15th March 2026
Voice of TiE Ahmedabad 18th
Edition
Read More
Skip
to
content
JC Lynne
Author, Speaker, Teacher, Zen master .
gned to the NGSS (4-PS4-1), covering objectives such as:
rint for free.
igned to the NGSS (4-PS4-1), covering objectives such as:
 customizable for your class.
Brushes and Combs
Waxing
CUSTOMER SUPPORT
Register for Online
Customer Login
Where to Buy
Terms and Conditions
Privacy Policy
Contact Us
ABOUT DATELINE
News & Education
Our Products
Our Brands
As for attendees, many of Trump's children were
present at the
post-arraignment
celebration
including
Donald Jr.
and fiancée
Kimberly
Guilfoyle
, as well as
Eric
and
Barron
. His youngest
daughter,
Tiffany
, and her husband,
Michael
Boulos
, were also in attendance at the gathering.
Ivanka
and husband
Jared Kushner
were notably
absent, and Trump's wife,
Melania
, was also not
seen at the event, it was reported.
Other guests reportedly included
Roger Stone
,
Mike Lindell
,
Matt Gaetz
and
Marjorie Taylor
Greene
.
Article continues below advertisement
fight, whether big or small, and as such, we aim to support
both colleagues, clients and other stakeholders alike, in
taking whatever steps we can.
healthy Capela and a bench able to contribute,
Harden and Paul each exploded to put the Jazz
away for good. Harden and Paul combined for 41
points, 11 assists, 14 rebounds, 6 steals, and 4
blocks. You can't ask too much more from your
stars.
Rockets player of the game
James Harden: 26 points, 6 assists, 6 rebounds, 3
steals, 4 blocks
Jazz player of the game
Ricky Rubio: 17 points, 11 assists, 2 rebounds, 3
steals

┄┄┄┄┄┄┄┄┄┄┄┄┄┄┄┄┄┄┄┄

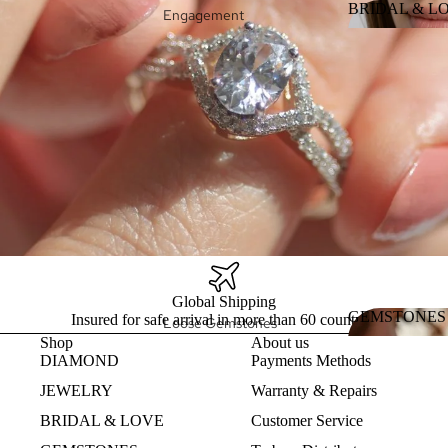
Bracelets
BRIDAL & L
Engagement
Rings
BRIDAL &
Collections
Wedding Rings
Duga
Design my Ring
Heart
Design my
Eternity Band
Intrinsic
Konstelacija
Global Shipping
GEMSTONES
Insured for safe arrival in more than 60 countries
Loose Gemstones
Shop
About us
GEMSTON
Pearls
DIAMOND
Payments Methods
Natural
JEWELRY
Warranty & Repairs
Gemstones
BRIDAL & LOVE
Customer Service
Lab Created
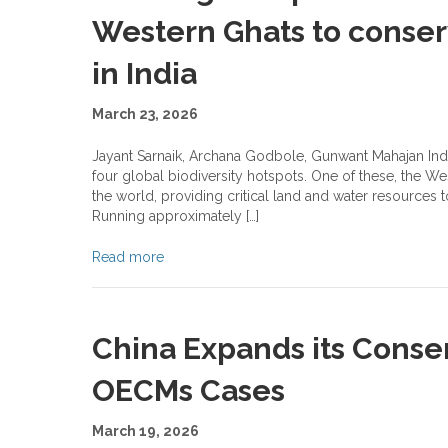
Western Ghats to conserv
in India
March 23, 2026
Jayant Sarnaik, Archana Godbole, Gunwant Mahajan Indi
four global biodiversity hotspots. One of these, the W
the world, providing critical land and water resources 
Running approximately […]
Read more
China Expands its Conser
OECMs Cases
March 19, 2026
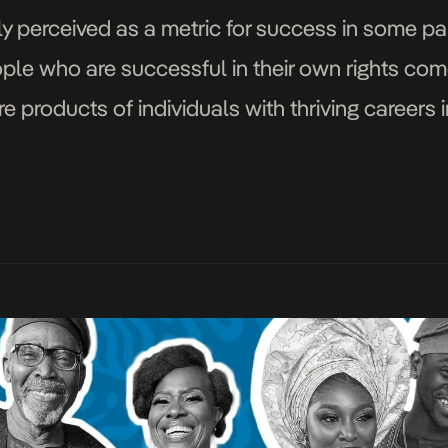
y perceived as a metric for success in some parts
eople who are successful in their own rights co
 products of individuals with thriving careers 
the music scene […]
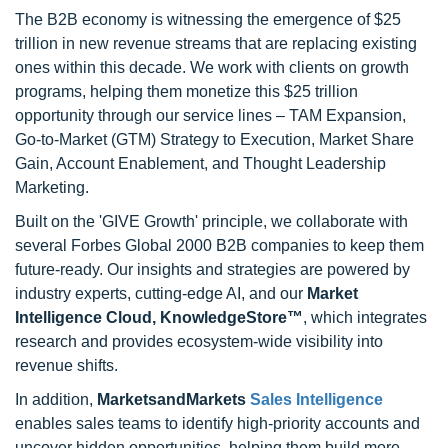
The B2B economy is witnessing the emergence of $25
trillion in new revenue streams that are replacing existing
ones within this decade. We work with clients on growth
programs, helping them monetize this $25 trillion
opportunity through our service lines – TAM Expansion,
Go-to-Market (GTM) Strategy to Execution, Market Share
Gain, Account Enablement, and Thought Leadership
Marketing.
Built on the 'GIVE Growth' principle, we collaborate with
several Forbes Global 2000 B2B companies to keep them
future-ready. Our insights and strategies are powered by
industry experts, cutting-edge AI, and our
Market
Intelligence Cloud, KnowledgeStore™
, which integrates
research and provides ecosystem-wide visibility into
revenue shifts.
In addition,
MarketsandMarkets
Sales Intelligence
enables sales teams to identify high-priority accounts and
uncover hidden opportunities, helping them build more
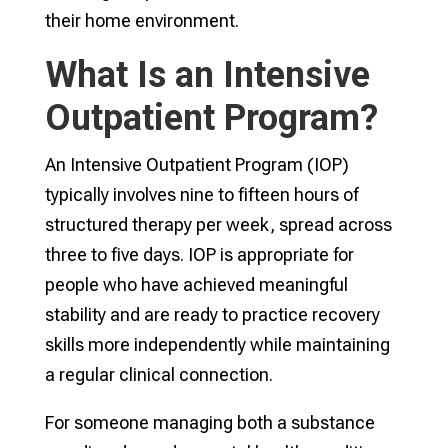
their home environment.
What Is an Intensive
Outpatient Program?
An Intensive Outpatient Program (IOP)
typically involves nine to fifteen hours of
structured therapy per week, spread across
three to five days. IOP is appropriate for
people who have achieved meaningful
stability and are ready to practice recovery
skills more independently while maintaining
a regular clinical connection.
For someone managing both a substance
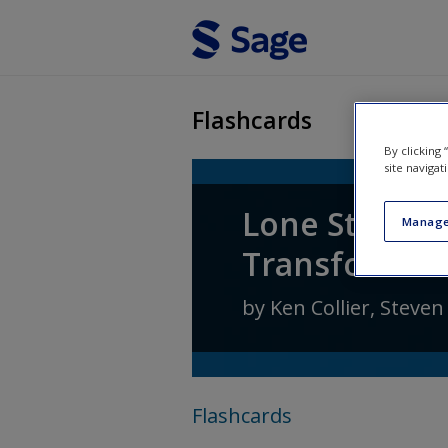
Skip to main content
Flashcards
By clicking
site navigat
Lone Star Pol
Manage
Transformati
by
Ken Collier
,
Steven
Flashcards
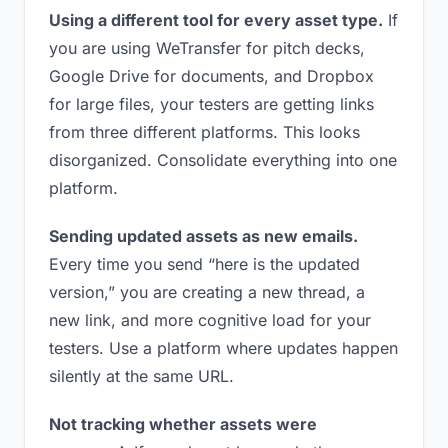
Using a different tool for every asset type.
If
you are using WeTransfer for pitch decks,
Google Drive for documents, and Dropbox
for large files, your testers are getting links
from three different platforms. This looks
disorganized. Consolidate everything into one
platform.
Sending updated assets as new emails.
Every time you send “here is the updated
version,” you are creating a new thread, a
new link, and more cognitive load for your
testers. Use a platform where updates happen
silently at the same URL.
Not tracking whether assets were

┄┄┄┄┄┄┄┄┄┄┄┄┄┄┄┄┄┄┄┄

WORK INSTRUCTIONS:
Convert the lines above, from the line with "Skip to main content" up to and including the line with "Not tracking whether assets were", into a Markdown table with the columns Row and Line. Number each row, and omit blank lines and pictures.

ANSWER SPACE:
| Row | Line |
|---|---|
| 1 | Skip to main content |
| 2 | Flashcards |
| 3 | By clicking |
| 4 | site navigat |
| 5 | Lone Star Pol |
| 6 | Manage |
| 7 | Transformati |
| 8 | by |
| 9 | Ken Collier |
| 10 | , |
| 11 | Steven |
| 12 | Flashcards |
| 13 | Using a different tool for every asset type. |
| 14 | If |
| 15 | you are using WeTransfer for pitch decks, |
| 16 | Google Drive for documents, and Dropbox |
| 17 | for large files, your testers are getting links |
| 18 | from three different platforms. This looks |
| 19 | disorganized. Consolidate everything into one |
| 20 | platform. |
| 21 | Sending updated assets as new emails. |
| 22 | Every time you send “here is the updated |
| 23 | version,” you are creating a new thread, a |
| 24 | new link, and more cognitive load for your |
| 25 | testers. Use a platform where updates happen |
| 26 | silently at the same URL. |
| 27 | Not tracking whether assets were |